((

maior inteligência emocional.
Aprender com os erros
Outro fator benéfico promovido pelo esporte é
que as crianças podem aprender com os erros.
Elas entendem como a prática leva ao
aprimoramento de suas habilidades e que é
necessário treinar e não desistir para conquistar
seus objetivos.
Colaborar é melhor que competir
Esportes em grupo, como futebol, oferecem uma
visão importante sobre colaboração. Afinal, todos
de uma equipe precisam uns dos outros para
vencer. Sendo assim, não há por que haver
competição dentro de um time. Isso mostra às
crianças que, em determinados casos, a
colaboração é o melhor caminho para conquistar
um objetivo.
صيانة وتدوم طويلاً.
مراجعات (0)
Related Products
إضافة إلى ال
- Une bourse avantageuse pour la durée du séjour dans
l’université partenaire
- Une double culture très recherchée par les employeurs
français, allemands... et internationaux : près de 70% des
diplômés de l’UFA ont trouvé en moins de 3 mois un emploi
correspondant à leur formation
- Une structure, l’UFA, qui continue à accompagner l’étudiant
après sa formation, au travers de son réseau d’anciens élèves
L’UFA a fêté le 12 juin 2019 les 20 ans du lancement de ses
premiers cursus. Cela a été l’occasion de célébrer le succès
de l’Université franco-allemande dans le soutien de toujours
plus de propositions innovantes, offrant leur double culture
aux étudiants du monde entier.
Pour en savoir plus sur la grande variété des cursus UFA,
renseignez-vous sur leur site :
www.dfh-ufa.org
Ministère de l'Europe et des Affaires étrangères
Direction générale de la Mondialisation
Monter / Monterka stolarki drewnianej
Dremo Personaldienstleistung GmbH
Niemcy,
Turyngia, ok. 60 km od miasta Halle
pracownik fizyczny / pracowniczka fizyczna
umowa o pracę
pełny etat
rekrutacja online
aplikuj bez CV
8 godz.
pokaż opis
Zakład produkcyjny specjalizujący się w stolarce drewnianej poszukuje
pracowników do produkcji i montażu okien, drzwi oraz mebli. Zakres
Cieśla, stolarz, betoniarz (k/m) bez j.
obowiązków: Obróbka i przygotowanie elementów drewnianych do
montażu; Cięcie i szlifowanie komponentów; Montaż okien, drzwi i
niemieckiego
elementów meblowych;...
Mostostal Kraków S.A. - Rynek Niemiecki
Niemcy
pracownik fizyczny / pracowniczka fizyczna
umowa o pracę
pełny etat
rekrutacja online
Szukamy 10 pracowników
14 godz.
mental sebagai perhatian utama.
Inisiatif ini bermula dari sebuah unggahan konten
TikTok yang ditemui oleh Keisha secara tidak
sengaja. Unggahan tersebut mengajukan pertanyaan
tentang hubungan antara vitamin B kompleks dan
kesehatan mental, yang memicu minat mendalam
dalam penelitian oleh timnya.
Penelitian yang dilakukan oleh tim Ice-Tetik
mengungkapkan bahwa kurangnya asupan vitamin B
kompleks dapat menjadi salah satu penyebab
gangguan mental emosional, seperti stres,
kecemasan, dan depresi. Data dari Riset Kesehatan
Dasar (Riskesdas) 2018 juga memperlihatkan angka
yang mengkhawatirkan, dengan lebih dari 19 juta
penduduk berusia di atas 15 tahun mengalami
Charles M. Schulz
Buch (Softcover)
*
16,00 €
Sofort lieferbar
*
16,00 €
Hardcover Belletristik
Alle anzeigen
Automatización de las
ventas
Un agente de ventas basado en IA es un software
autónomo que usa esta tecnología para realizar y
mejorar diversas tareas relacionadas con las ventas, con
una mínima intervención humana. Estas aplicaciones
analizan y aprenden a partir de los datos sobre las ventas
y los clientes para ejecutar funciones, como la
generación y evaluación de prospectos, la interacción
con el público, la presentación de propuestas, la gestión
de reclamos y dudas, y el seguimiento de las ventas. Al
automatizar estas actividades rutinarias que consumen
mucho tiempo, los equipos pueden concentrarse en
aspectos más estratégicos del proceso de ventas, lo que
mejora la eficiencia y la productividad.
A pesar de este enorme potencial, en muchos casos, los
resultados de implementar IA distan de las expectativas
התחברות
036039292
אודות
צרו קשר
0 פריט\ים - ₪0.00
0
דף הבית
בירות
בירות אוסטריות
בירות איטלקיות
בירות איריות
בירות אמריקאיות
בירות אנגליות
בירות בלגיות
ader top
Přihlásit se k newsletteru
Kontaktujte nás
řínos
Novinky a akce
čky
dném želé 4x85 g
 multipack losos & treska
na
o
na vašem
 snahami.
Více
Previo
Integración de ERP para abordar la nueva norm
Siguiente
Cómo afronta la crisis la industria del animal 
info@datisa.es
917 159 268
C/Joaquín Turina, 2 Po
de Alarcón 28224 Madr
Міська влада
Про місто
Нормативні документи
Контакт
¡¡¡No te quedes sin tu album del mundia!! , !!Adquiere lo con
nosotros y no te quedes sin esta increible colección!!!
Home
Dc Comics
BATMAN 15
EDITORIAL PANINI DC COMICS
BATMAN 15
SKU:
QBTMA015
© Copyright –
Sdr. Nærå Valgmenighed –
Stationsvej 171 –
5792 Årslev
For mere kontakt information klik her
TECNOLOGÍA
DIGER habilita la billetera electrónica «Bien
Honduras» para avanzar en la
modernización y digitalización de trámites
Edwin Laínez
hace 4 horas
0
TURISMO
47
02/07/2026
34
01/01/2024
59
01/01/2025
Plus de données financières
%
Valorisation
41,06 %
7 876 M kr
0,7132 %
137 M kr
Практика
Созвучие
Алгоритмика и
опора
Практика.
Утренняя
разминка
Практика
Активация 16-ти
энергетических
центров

))

Which lines of the data include the string "conquistar"? Find them and copy each one.

**Written response:**
necessário treinar e não desistir para conquistar
colaboração é o melhor caminho para conquistar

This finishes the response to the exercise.